Start of Data provided

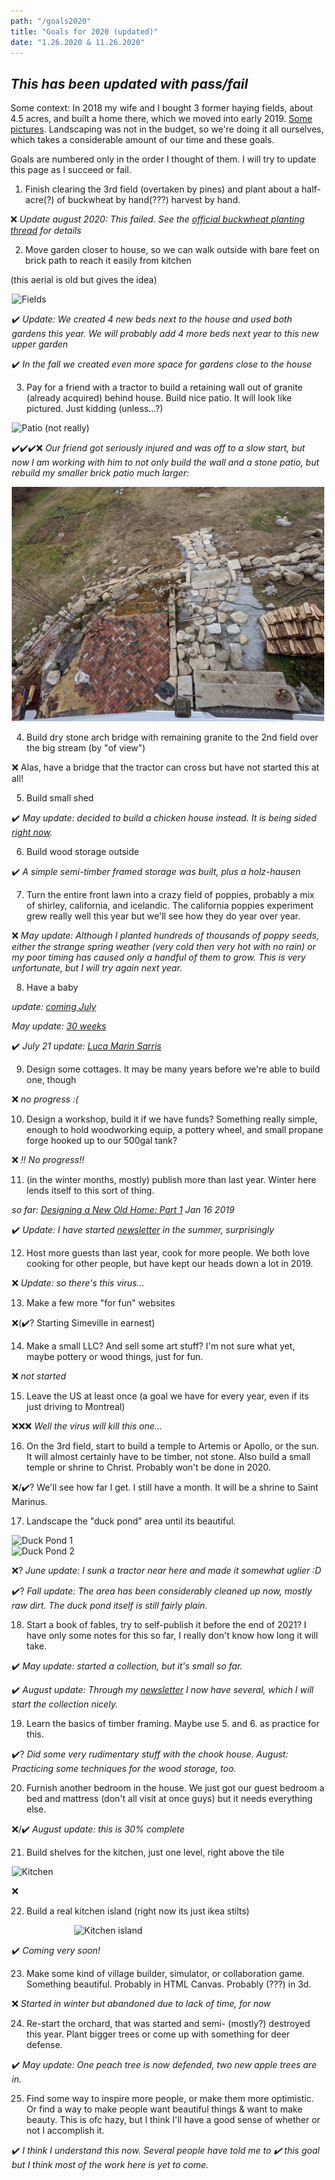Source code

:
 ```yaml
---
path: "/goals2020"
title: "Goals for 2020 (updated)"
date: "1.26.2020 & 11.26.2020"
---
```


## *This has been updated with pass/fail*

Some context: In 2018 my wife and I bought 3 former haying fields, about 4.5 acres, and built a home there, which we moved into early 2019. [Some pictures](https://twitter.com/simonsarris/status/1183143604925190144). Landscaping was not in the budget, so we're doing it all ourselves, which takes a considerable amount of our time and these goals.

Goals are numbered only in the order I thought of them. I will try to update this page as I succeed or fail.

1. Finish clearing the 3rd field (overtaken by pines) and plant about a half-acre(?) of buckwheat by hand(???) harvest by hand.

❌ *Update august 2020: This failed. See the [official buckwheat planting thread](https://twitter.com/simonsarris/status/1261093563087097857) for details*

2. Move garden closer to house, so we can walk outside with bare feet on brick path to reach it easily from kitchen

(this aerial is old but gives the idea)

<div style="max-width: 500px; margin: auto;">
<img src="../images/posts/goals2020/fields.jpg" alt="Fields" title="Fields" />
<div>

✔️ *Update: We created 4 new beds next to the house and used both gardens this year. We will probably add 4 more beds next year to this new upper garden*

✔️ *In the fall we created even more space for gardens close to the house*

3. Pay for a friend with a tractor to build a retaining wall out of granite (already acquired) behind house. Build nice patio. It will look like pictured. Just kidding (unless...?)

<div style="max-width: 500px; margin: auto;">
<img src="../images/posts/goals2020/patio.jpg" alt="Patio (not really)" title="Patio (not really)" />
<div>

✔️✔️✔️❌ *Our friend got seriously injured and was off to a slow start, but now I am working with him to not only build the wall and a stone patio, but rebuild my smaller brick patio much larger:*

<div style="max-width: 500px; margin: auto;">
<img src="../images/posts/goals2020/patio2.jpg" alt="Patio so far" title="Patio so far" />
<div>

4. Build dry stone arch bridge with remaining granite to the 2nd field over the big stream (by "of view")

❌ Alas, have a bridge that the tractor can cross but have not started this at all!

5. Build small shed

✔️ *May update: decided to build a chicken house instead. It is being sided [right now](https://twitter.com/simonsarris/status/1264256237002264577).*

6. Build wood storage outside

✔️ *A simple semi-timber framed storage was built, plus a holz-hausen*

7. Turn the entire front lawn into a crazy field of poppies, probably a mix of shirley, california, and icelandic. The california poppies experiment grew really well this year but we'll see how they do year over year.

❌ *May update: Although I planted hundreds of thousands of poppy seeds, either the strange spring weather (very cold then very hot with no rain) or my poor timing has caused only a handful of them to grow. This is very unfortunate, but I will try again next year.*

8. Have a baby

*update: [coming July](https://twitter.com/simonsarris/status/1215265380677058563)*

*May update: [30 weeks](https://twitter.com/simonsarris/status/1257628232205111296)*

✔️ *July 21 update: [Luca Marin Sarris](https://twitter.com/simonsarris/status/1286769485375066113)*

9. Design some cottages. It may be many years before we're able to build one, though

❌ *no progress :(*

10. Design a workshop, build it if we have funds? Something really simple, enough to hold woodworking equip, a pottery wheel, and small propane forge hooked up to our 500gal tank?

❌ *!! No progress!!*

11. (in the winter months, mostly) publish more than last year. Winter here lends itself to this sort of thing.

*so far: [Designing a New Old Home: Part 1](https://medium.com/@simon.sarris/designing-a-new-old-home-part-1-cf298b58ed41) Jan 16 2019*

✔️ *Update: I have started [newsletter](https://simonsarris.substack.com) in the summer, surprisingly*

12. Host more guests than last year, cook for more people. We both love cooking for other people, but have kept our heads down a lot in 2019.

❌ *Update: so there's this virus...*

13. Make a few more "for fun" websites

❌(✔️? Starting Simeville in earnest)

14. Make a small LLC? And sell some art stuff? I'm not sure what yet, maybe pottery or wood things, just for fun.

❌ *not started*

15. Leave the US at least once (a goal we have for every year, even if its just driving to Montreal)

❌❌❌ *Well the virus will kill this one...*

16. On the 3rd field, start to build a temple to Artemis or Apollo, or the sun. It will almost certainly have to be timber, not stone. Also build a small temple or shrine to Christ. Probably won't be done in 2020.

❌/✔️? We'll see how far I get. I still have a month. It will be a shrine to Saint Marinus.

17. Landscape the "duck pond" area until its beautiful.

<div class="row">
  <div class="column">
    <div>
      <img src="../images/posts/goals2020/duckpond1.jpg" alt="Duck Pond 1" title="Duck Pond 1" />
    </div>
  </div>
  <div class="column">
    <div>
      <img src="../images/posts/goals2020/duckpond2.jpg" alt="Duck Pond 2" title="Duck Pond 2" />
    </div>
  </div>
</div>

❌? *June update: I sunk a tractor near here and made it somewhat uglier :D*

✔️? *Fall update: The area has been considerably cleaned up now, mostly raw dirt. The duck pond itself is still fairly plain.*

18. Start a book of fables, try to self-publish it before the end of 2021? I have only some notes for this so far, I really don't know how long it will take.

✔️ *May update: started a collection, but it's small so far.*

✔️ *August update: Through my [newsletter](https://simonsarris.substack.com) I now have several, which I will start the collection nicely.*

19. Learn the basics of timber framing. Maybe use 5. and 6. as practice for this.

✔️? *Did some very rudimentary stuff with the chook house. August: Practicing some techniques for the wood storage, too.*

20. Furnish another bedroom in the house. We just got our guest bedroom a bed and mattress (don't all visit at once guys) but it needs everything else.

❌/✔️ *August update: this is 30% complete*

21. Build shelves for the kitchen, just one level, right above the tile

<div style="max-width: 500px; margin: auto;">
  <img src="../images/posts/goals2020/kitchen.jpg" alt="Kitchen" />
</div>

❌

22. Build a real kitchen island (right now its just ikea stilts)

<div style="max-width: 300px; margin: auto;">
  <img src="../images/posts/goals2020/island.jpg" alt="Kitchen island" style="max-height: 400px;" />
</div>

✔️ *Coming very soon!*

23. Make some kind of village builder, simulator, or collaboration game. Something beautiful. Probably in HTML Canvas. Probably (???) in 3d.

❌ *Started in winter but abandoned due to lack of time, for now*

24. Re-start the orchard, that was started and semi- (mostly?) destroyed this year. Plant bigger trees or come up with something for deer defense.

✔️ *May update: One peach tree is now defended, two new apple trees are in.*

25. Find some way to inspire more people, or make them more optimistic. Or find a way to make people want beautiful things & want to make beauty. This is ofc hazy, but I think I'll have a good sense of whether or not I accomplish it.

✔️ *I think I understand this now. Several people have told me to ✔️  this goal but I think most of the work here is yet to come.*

End of Data provided
Start of Data provided

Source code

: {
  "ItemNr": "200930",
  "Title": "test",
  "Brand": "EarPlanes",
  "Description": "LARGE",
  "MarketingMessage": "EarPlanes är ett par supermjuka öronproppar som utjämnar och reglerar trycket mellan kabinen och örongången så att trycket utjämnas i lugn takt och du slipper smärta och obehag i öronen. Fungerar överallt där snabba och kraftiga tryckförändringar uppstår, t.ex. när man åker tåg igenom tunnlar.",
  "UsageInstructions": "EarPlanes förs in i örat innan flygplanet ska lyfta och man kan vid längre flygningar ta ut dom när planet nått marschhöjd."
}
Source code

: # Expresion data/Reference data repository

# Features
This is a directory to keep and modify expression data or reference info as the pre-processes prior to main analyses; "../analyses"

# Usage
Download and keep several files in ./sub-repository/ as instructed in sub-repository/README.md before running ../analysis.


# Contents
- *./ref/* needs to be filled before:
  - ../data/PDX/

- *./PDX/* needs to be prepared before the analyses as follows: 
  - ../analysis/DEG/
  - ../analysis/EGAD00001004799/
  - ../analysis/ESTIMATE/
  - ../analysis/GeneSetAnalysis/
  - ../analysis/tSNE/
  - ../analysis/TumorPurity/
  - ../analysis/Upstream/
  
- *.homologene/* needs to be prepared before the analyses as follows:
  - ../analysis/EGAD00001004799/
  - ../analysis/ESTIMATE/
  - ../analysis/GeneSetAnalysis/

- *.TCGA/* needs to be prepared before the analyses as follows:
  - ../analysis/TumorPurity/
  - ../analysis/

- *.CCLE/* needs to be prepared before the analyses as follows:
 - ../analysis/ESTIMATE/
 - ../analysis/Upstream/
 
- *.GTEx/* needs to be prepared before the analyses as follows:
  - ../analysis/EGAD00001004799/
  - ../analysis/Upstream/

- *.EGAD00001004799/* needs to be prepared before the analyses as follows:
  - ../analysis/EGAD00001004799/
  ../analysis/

End of Data provided

Try it:
Pick out every line above that holds the word "about" and copy it.

Task solution:
Some context: In 2018 my wife and I bought 3 former haying fields, about 4.5 acres, and built a home there, which we moved into early 2019. [Some pictures](https://twitter.com/simonsarris/status/1183143604925190144). Landscaping was not in the budget, so we're doing it all ourselves, which takes a considerable amount of our time and these goals.
1. Finish clearing the 3rd field (overtaken by pines) and plant about a half-acre(?) of buckwheat by hand(???) harvest by hand.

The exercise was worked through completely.